Eine andere Form, einen Kredit zu bekommen, ist per Crowdlending. Dabei wenden Sie sich an eine Crowdlending-Plattform (z.B. neocredit.ch) und stellen dort Ihren Antrag. Nachdem dieser geprüft und sich die Experten in einem persönlichen Gespräch mit Ihnen ein genaues Bild über die finanzielle Lage Ihres Unternehmens und Ihr Finanzierungsvorhaben gemacht haben, wird Ihnen ein Angebot zur Finanzierung unterbreitet. Akzeptieren Sie dieses, wird das Projekt online ausgeschrieben und interessierte Investoren können dann Geld beisteuern. Die Kreditsumme wird an Ihr Unternehmen ausbezahlt, sobald die vereinbarte Höhe erreicht wurde. Bei neocredit.ch vergehen in der Regel weniger als zehn Tage zwischen Kreditbeantragung und -auszahlung. Darüber hinaus liegt die Erfolgsquote, dass ein Projekt vollständig finanziert wird, bei 99%.

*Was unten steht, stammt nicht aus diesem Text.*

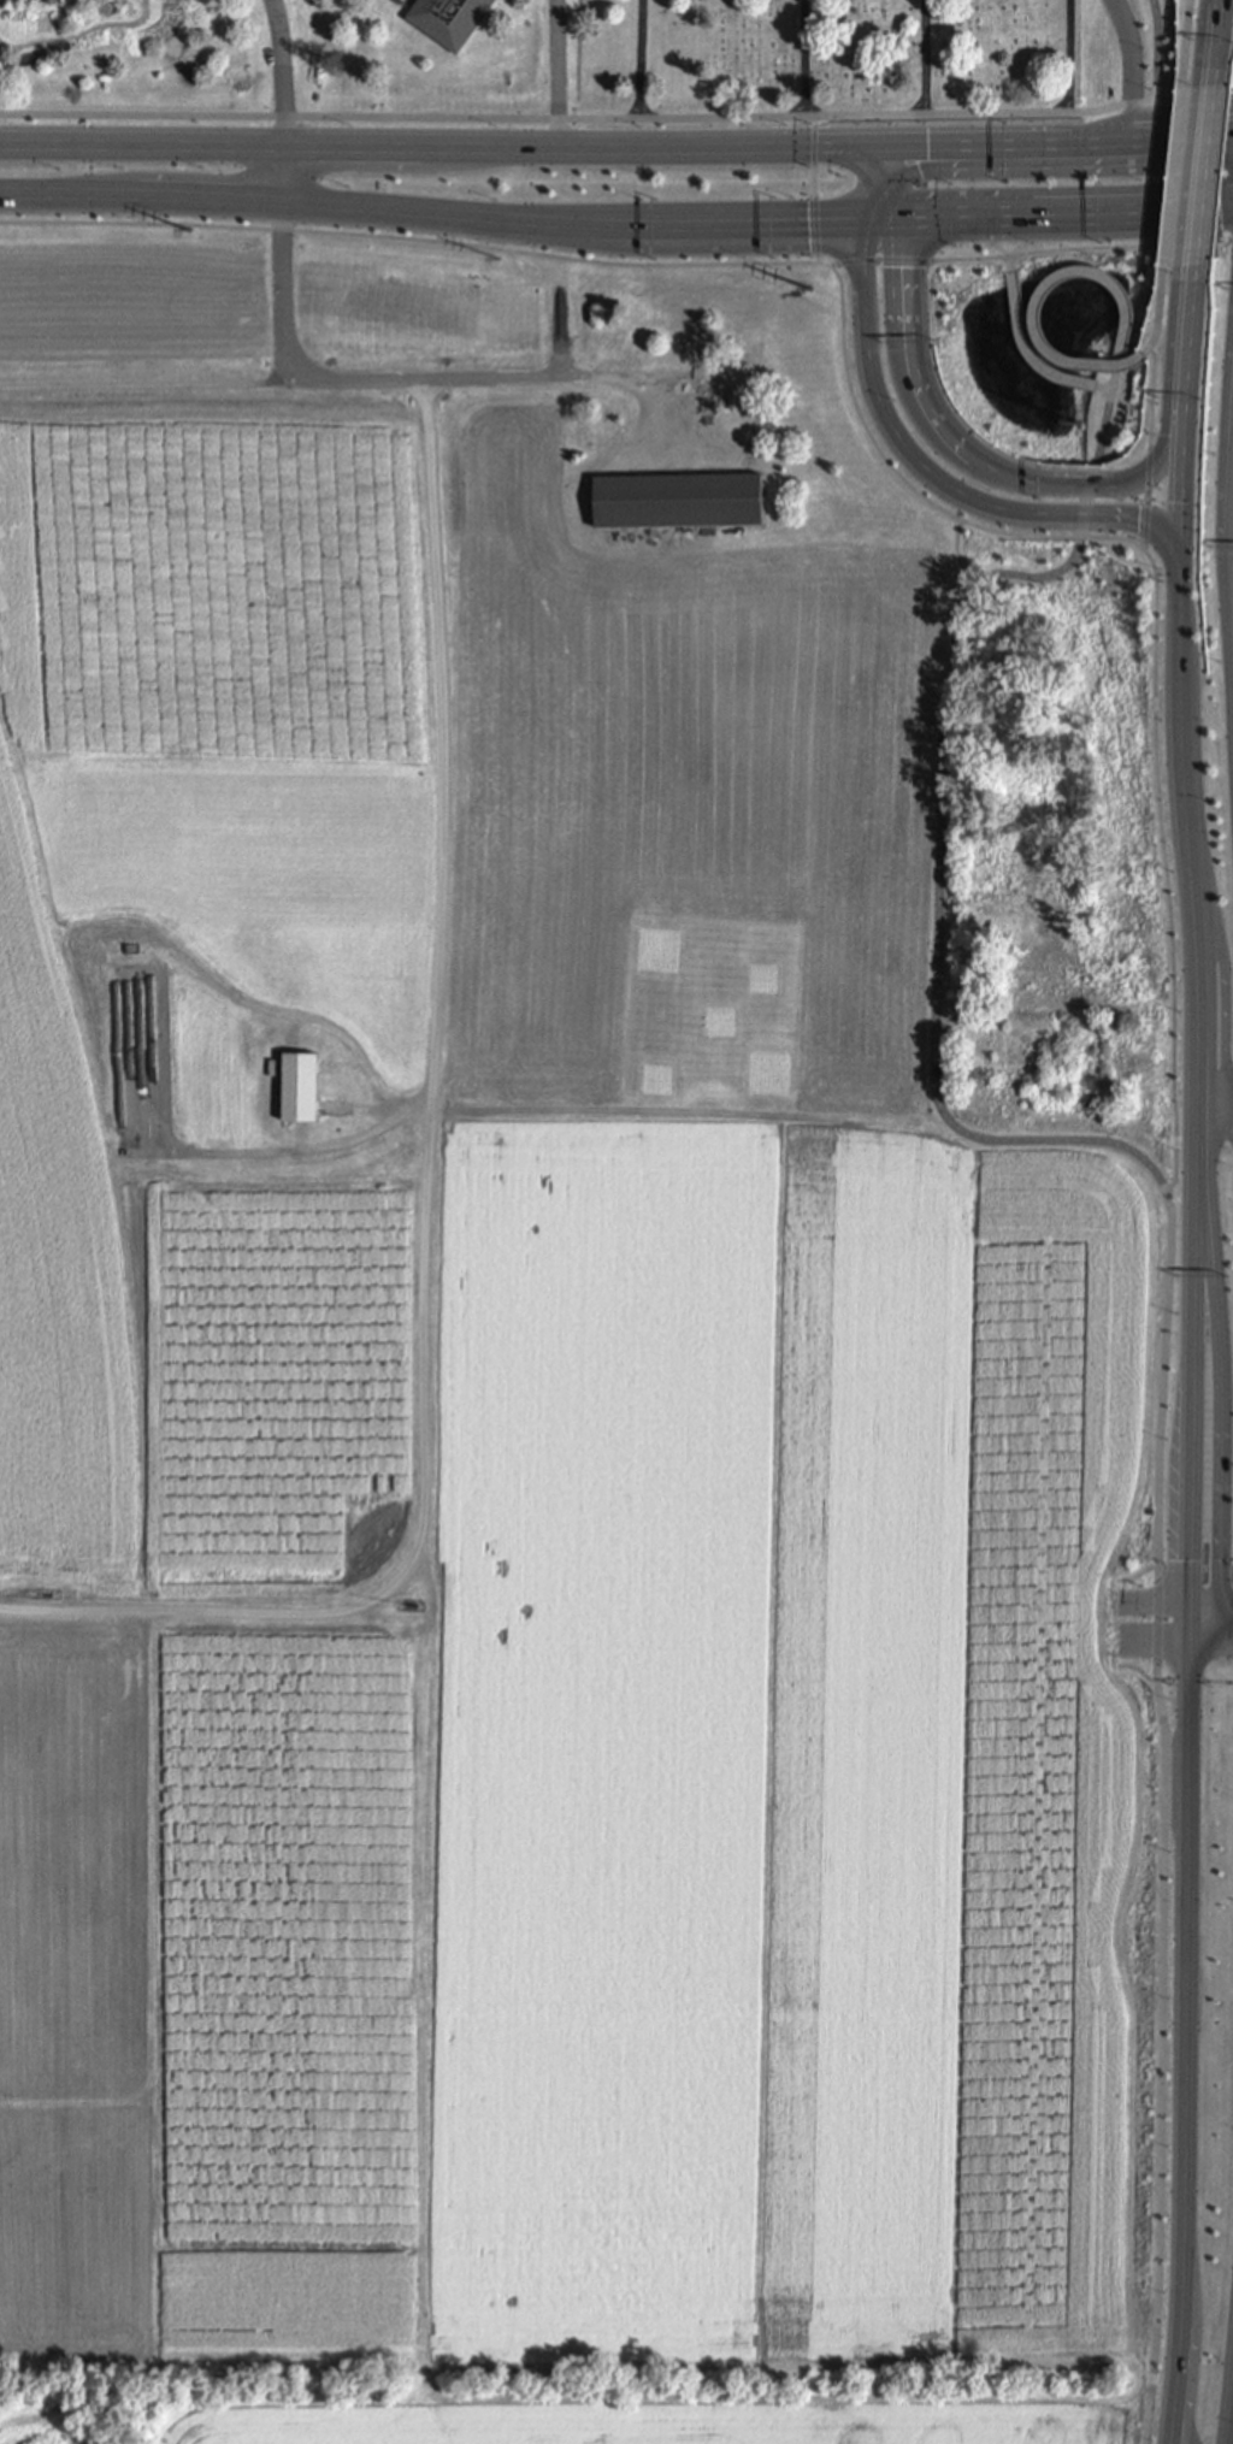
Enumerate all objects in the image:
building: (451, 20)
road: (1214, 33)
road: (1190, 40)
road: (1158, 48)
road: (1067, 56)
road: (804, 57)
road: (924, 57)
road: (640, 60)
park: (827, 61)
road: (1131, 65)
crop: (288, 66)
road: (558, 72)
road: (1196, 93)
road: (284, 100)
road: (1113, 105)
road: (319, 114)
road: (853, 115)
road: (1056, 137)
traffic signals: (878, 143)
road: (718, 144)
road: (279, 145)
road: (1201, 165)
road: (1177, 172)
road: (890, 181)
road: (815, 188)
road: (210, 199)
road: (1067, 212)
traffic signals: (901, 219)
traffic signals: (862, 220)
road: (661, 223)
power tower: (119, 225)
road: (1028, 235)
road: (1230, 236)
road: (990, 237)
power tower: (1159, 240)
road: (464, 242)
road: (1078, 249)
power tower: (317, 258)
road: (1010, 267)
power tower: (491, 274)
road: (282, 292)
power tower: (799, 294)
road: (1040, 302)
road: (1162, 306)
road: (1030, 349)
road: (1189, 358)
road: (1115, 379)
road: (220, 384)
road: (1157, 396)
road: (859, 409)
road: (1104, 425)
road: (906, 444)
road: (960, 446)
road: (1151, 496)
building: (773, 499)
building: (680, 501)
road: (1184, 502)
building: (581, 508)
road: (960, 551)
traffic signals: (1187, 551)
road: (1035, 576)
road: (1159, 773)
road: (434, 1067)
road: (1210, 1074)
building: (302, 1087)
road: (1220, 1110)
road: (981, 1136)
crop: (568, 1372)
road: (1224, 1412)
road: (1196, 1567)
traffic signals: (1193, 1598)
road: (1210, 1598)
traffic signals: (1226, 1598)
road: (1229, 1598)
road: (1229, 1602)
road: (1192, 1619)
road: (1212, 1639)
traffic signals: (1192, 1640)
road: (1159, 2005)
road: (1186, 2042)
road: (1229, 2397)

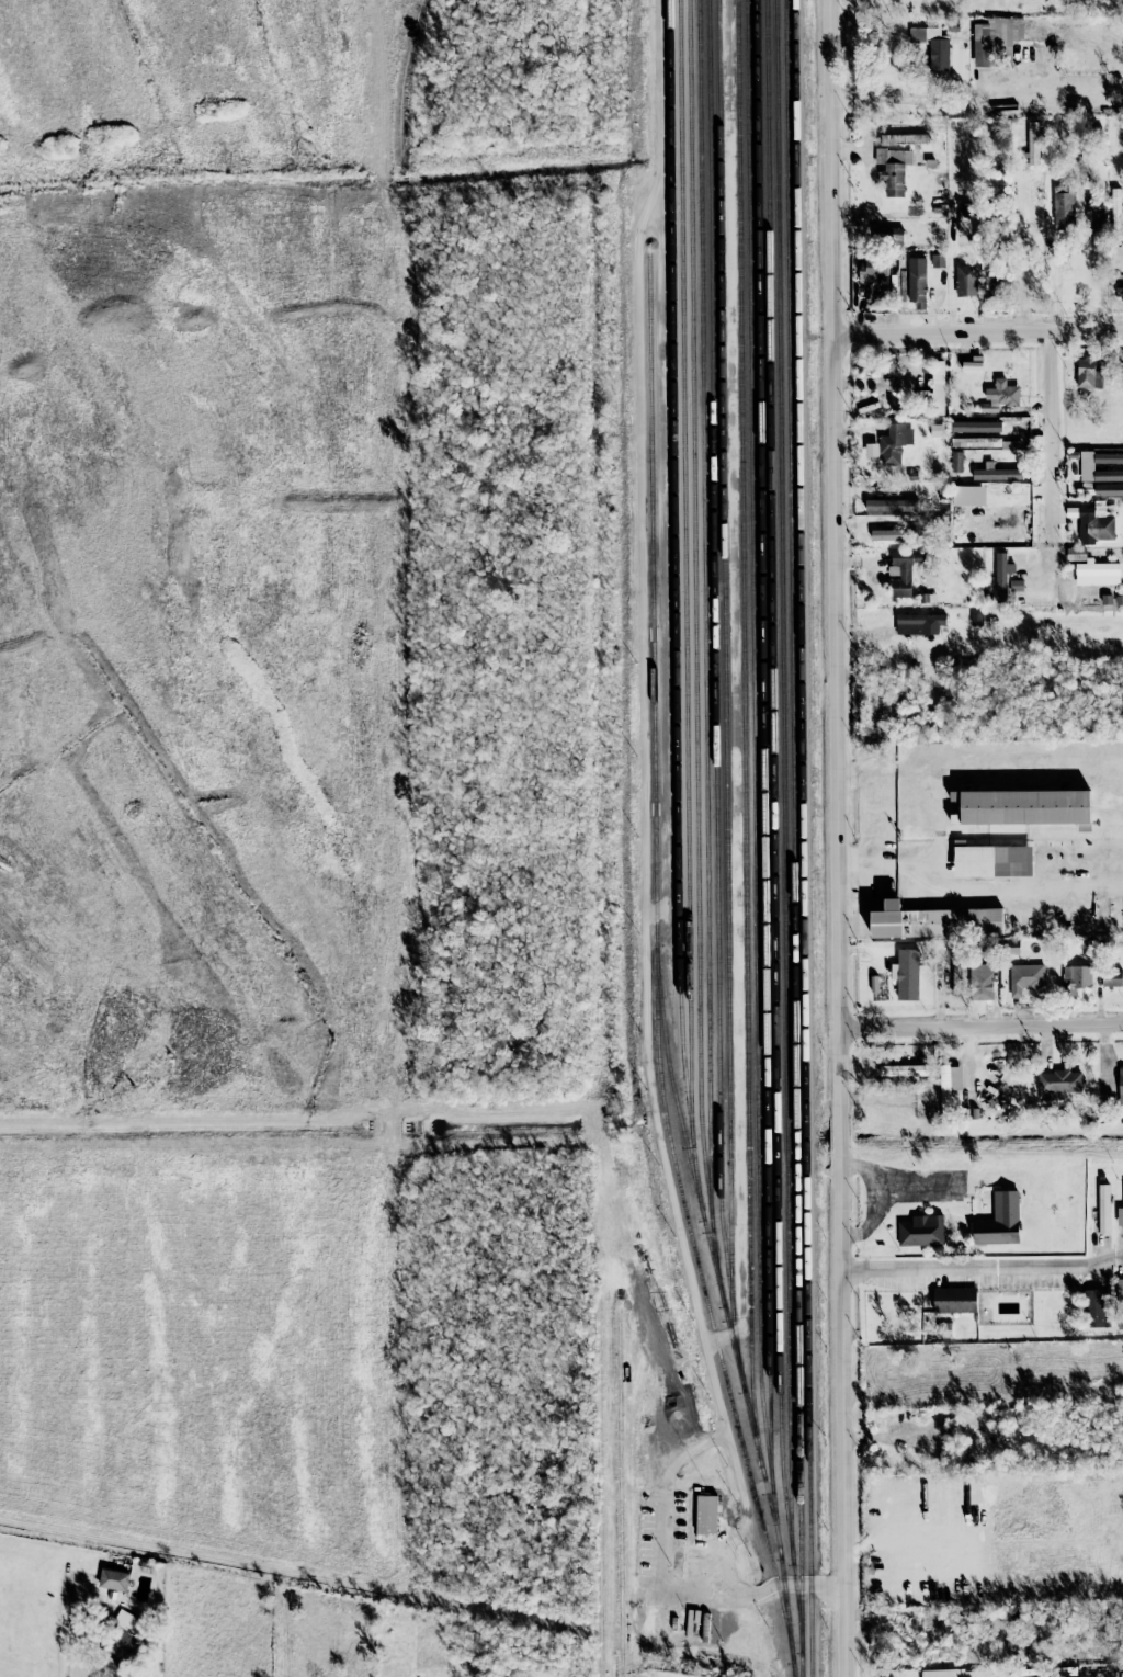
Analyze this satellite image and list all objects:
road: (875, 37)
building: (996, 39)
building: (933, 47)
road: (860, 56)
road: (917, 105)
building: (903, 139)
building: (1033, 143)
building: (1084, 161)
building: (894, 170)
building: (1064, 207)
building: (964, 218)
building: (1095, 224)
building: (887, 234)
building: (938, 261)
building: (877, 268)
building: (917, 280)
building: (966, 281)
building: (1119, 288)
building: (992, 289)
road: (977, 334)
building: (973, 364)
building: (1088, 374)
building: (935, 392)
building: (1001, 396)
building: (980, 436)
road: (1050, 438)
building: (894, 444)
building: (1108, 458)
building: (957, 462)
building: (997, 474)
building: (1108, 476)
building: (893, 506)
building: (1095, 522)
building: (889, 535)
railway: (686, 564)
building: (1092, 570)
building: (902, 572)
building: (1006, 580)
railway: (703, 601)
building: (919, 624)
railway: (695, 643)
railway: (725, 654)
railway: (716, 689)
railway: (744, 722)
railway: (654, 726)
railway: (763, 738)
railway: (754, 764)
railway: (783, 774)
building: (1024, 808)
road: (642, 813)
railway: (793, 828)
railway: (805, 838)
road: (837, 838)
railway: (774, 839)
railway: (679, 843)
building: (992, 861)
road: (947, 891)
building: (935, 922)
building: (907, 975)
building: (1026, 979)
building: (1076, 979)
building: (1112, 979)
building: (957, 980)
building: (981, 982)
road: (980, 1025)
building: (905, 1071)
building: (1059, 1082)
building: (949, 1085)
building: (1120, 1087)
road: (917, 1185)
road: (875, 1200)
building: (1104, 1209)
building: (1120, 1217)
building: (1000, 1221)
building: (921, 1231)
road: (981, 1265)
building: (1120, 1291)
building: (955, 1301)
railway: (708, 1306)
building: (1095, 1309)
railway: (599, 1485)
railway: (619, 1492)
building: (707, 1515)
road: (738, 1555)
building: (114, 1580)
road: (665, 1596)
road: (68, 1630)
building: (123, 1638)
building: (939, 1673)
building: (1122, 1675)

Weiterer Vorteil beim Crowdlending ist, dass Sie nicht bei allen Anbietern Sicherheiten hinterlegen müssen. Bei neocredit.ch wird z.B. darauf verzichtet, da die Anträge und Unternehmen sehr streng geprüft werden, um das Risiko für die Geldgeber gering zu halten.

Falls Sie nur Firmenanteile in geringem Wert kaufen wollen, und bei einer Bank dafür keinen Kredit bekommen, kann Crowdlending die Lösung sein. Bei neocredit.ch werden beispielsweise schon Kredite ab CHF 20‘000 vergeben.

Fazit

Ihr Unternehmen hat verschiedene Möglichkeiten Firmenanteile zu kaufen. Beteiligen Sie sich an einem anderen Unternehmen, werden Sie dort Gesellschafter. Je nachdem, wie hoch Ihre Beteiligung ist, haben Sie entsprechend grösseren Einfluss auf die Unternehmenspolitik. Im Falle einer 100%-Beteiligung, also bei der Eingliederung des Unternehmens als Tochtergesellschaft, haben Sie die grössten Befugnisse.

Des Weiteren ist es auch möglich, dass Ihre GmbH eigene Stammanteile erwirbt, beispielsweise wenn ein Gesellschafter ausscheidet und die anderen die Firmenanteile nicht übernehmen wollen.

In diesem Fall sind Sie an enge gesetzliche Regelungen gebunden, die vorschreiben, in welcher Höhe Sie eigene Firmenanteile erwerben dürfen.

Zur Finanzierung benötigt Ihr Unternehmen ausreichend Eigenkapital. Dieses können Sie per Bankkredit oder Crowdlending-Kredit aufstocken.

Letzteres zeichnet sich durch eine schnelle und unkomplizierte Bearbeitung aus, und eignet sich auch für kleinere Finanzierungsvorhaben.